My understanding of your code is that you've got `struct Number { int16 a,b,c,d; };` and the value of a number is equal to the floating point number 256.0a + b + c / 256.0 + d / 65536.0. (if the arch had floats, which it doesn't) If this assumption is wrong, my bad.

What I'm proposing is that you do `b = i16.sqrt(256a + b); a = 0;` then do 1-2 iterations of newton's method. For instance, if you have the value 1234.56789 then i16.sqrt(256*a+b) = i16.sqrt(1234) = 35. So your first approximation is x = 35.56789. Do x = (x + 1234.56789/x)/2, and with floats you get x = 35.139035. Do it again, you get x = 35.136418. The true value is also 35.136418, so there ya go.

> I'd be concerned about Newton's method (specifically the squaring of x_n) overflowing the fixed point.

I may have lost the plot. Are you calculating _inverse_ square root? x_n isn't squared for Newton's method of square root, but it is for inverse square root.

(Either way, the square of the square root of a number should be the same as the original number. So if you have overflow, you have other problems.)

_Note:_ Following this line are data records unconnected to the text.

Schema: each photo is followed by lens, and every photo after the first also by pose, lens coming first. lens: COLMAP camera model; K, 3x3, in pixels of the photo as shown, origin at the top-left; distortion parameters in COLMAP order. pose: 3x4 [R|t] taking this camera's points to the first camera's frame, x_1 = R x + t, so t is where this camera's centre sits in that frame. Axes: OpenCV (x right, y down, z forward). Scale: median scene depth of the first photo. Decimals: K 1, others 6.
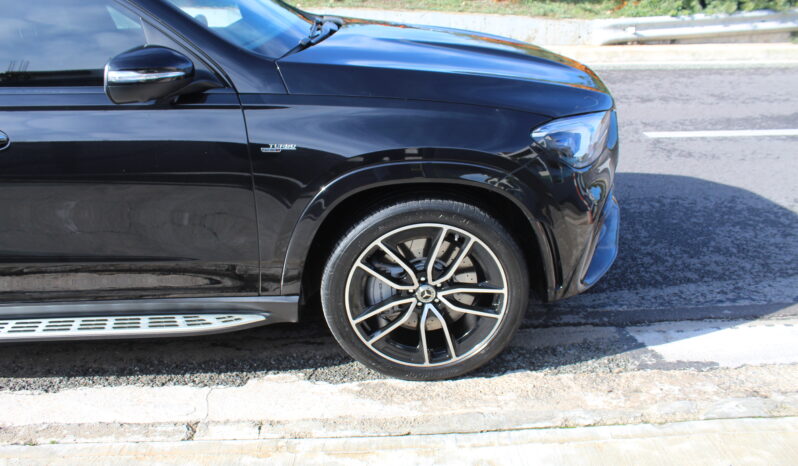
lens RADIAL K [[646.9, 0, 399.9], [0, 646.9, 234.0], [0, 0, 1]] dist [-0.154937, 0.122386]
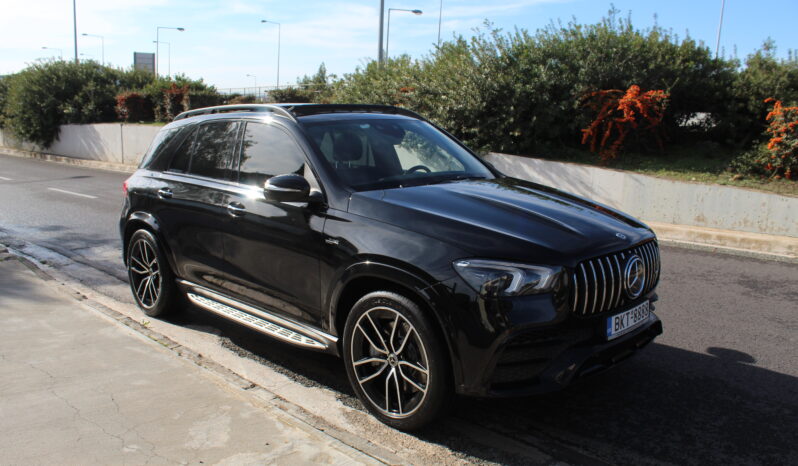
lens RADIAL K [[646.9, 0, 399.2], [0, 646.9, 232.9], [0, 0, 1]] dist [-0.154937, 0.122386]
pose [[0.688189, 0.146863, -0.710512, 1.035959], [-0.313047, 0.943557, -0.108178, -0.024216], [0.654521, 0.296871, 0.695320, -0.075999]]
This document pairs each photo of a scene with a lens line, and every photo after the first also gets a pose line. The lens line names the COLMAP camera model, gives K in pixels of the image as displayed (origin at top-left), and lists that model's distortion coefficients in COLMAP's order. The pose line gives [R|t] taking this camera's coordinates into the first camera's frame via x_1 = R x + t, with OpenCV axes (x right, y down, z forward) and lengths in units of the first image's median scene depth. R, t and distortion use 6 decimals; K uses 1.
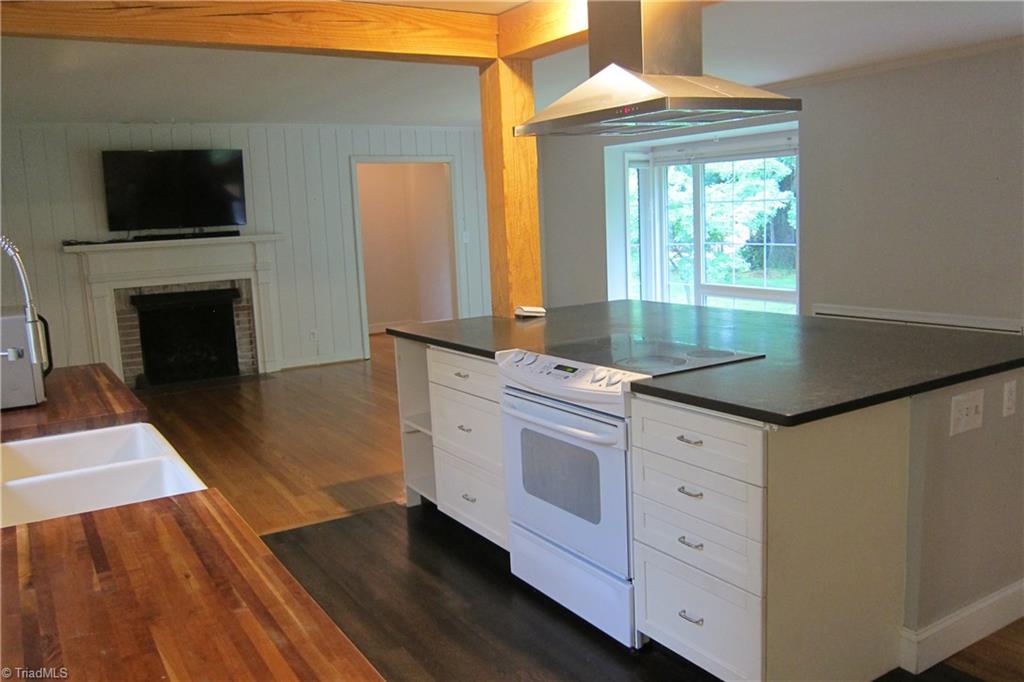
lens RADIAL K [[868.5, 0, 512.0], [0, 868.5, 341.0], [0, 0, 1]] dist [-0.012773, -0.002784]
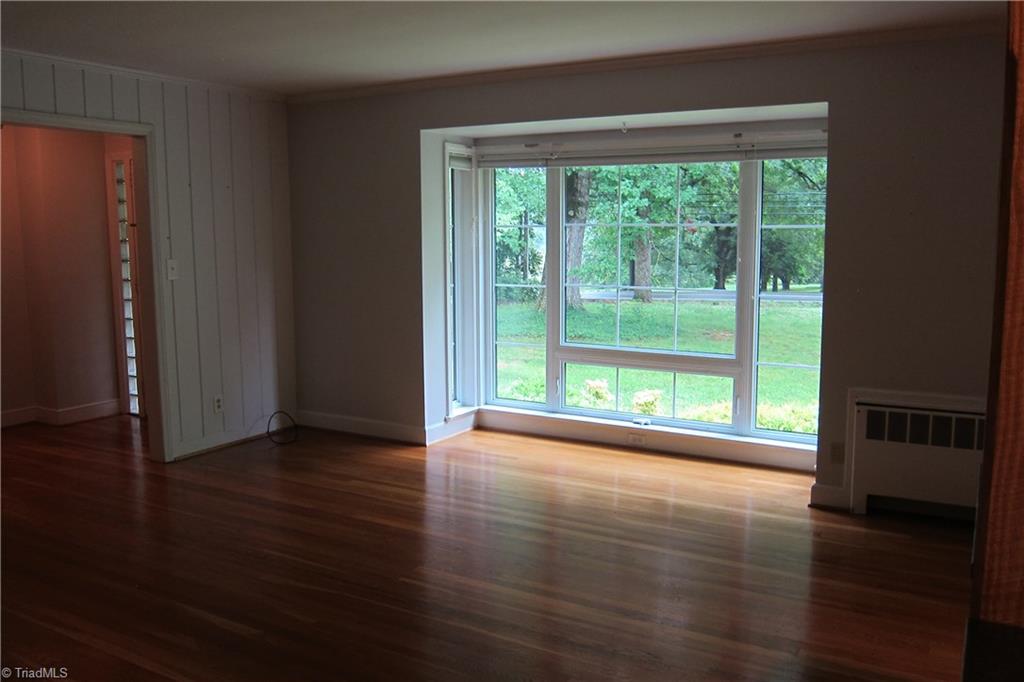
lens RADIAL K [[868.5, 0, 512.0], [0, 868.5, 341.0], [0, 0, 1]] dist [-0.012773, -0.002784]
pose [[0.875887, -0.023084, 0.481964, -0.141019], [0.036791, 0.999142, -0.019007, -0.058171], [-0.481112, 0.034380, 0.875985, 0.430683]]
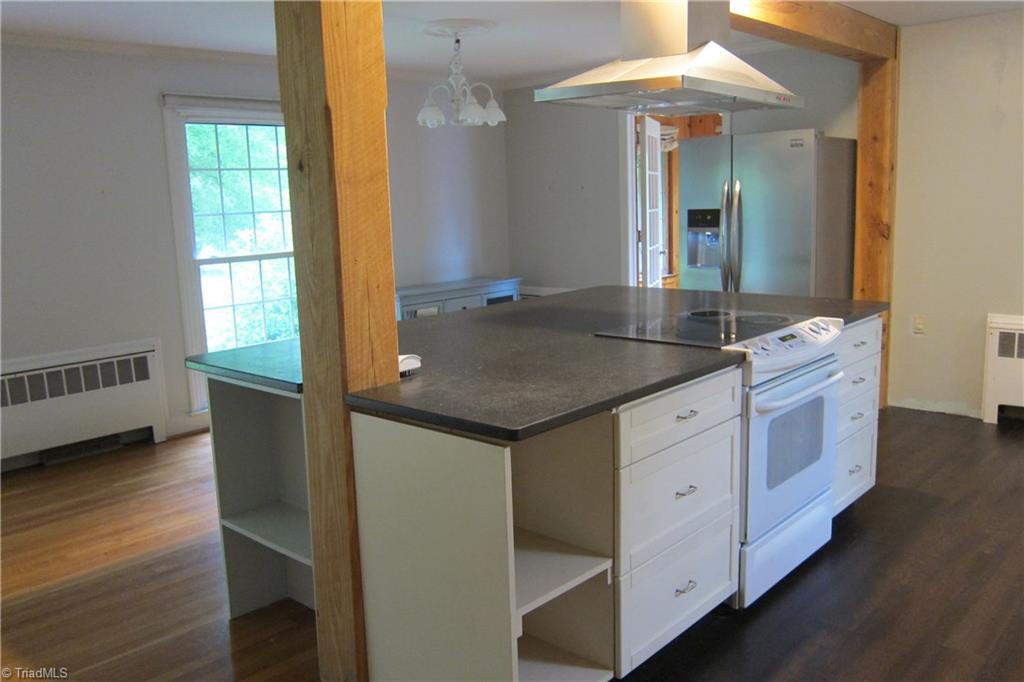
lens RADIAL K [[868.5, 0, 512.0], [0, 868.5, 341.0], [0, 0, 1]] dist [-0.012773, -0.002784]
pose [[-0.286970, -0.113264, 0.951220, -0.333928], [0.179981, 0.968927, 0.169670, -0.080187], [-0.940880, 0.219892, -0.257667, 0.641447]]
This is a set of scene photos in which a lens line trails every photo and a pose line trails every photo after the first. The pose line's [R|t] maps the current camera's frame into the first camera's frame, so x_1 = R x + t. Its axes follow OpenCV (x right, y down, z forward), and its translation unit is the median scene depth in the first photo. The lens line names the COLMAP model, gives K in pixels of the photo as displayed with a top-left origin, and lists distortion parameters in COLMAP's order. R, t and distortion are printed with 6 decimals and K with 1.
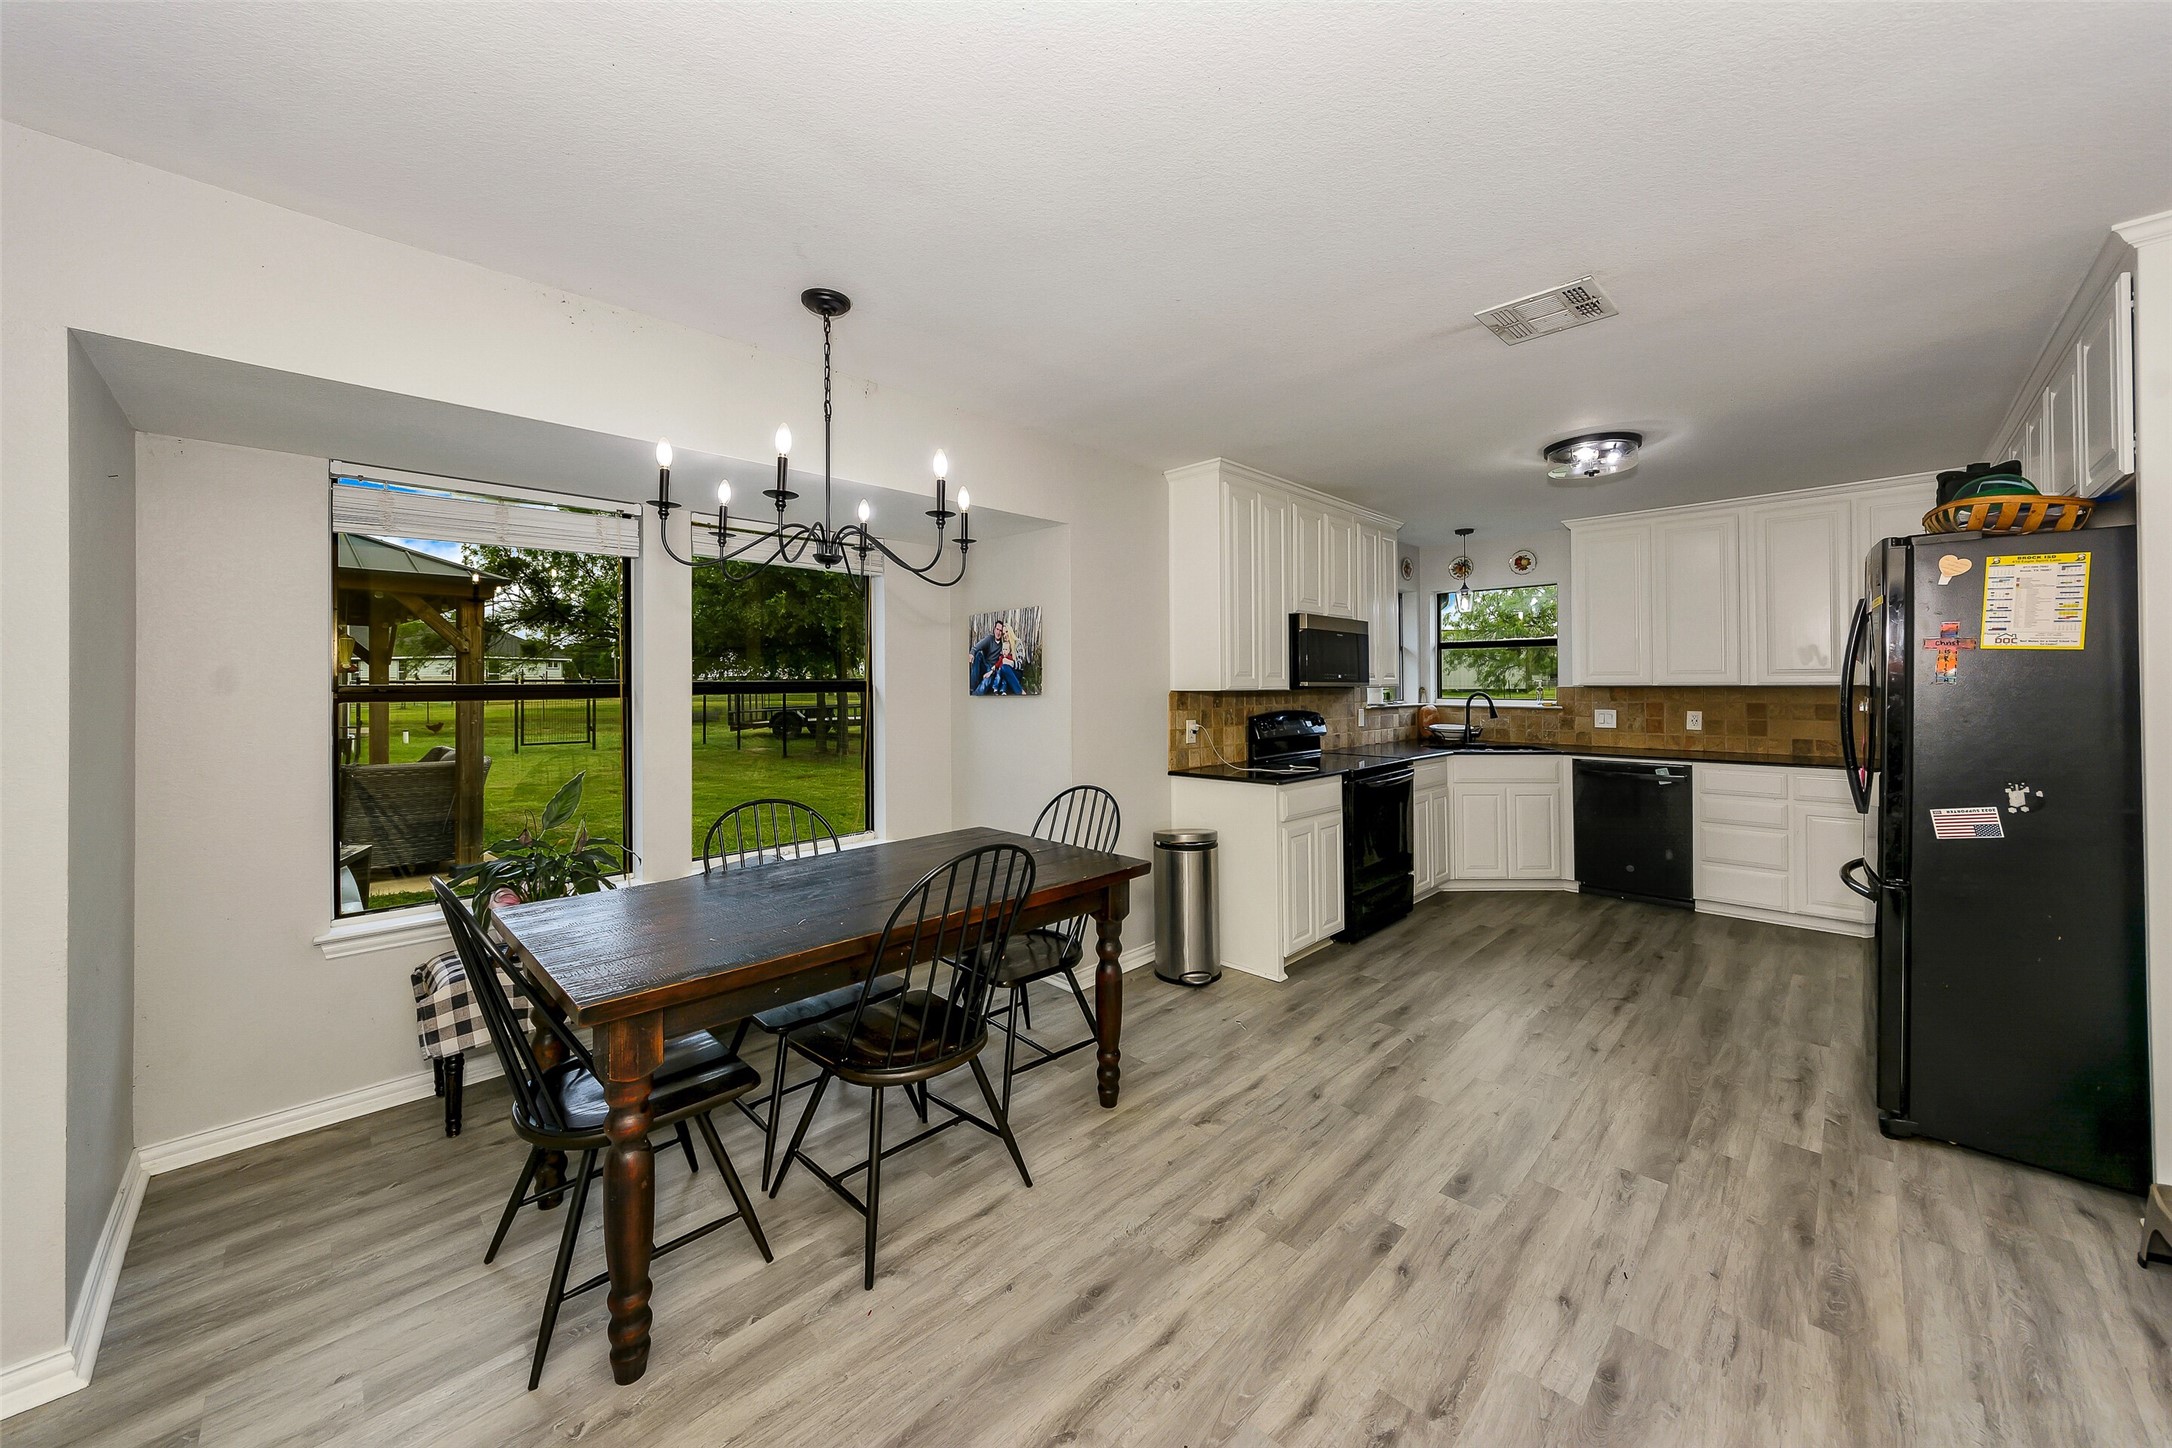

Unrelated: What do you need pi and trig functions for? I wrote a ray tracer (actually a path tracer, same diff) about a year ago, and I only used trig/pi to set up the camera for the render. While the render was actually rendering, no trig was happening. It didn't matter for me, so I just used the standard library, but in your case it would probably be fine to use slow brutish methods.


OK, I got what you're saying now, thanks! I got my wires crossed; I thought Newton's method was something else, but I was actually already implementing that.

I think it's a clever idea to use the native square root to seed the guess. That hadn't occurred to me. In my solution, I do integer square roots, and the fixed just dispatches to that, so I could drastically improve my guess if I used the native square root there. Nice idea!

I use pi just for normalization of the light power: https://github.com/aquach/from-nand-to-raytracer/blob/main/r...

And I don't use trig. I mention it just for fun. In the original Rust raytracer tutorial, they use trig to set up the field of view, but I hardcoded it to 90 degrees to remove the trig.


The parallel use of fixed point and floating point instructions was used in the software renderer of quake, where the division necessary to compute perspective correct texture mapping was issued to the fpu while rendering 16 pixels using integer instructions.


Having done the original course I am impressed he got a ray tracer up and running on it!


Very impressive, huge fan of the course and love seeing projects written with HACK.


This is a very cool project, and a fantastic writeup. Personally I would have been tempted to extend the architecture to add unsigned i16 support.


That would've been fun too as a different challenge (I wrote the blog post). My main hesitation was that doing so might prevent me from using the built-in VM/hardware emulators they provide, so I wouldn't be able to easily run my solution.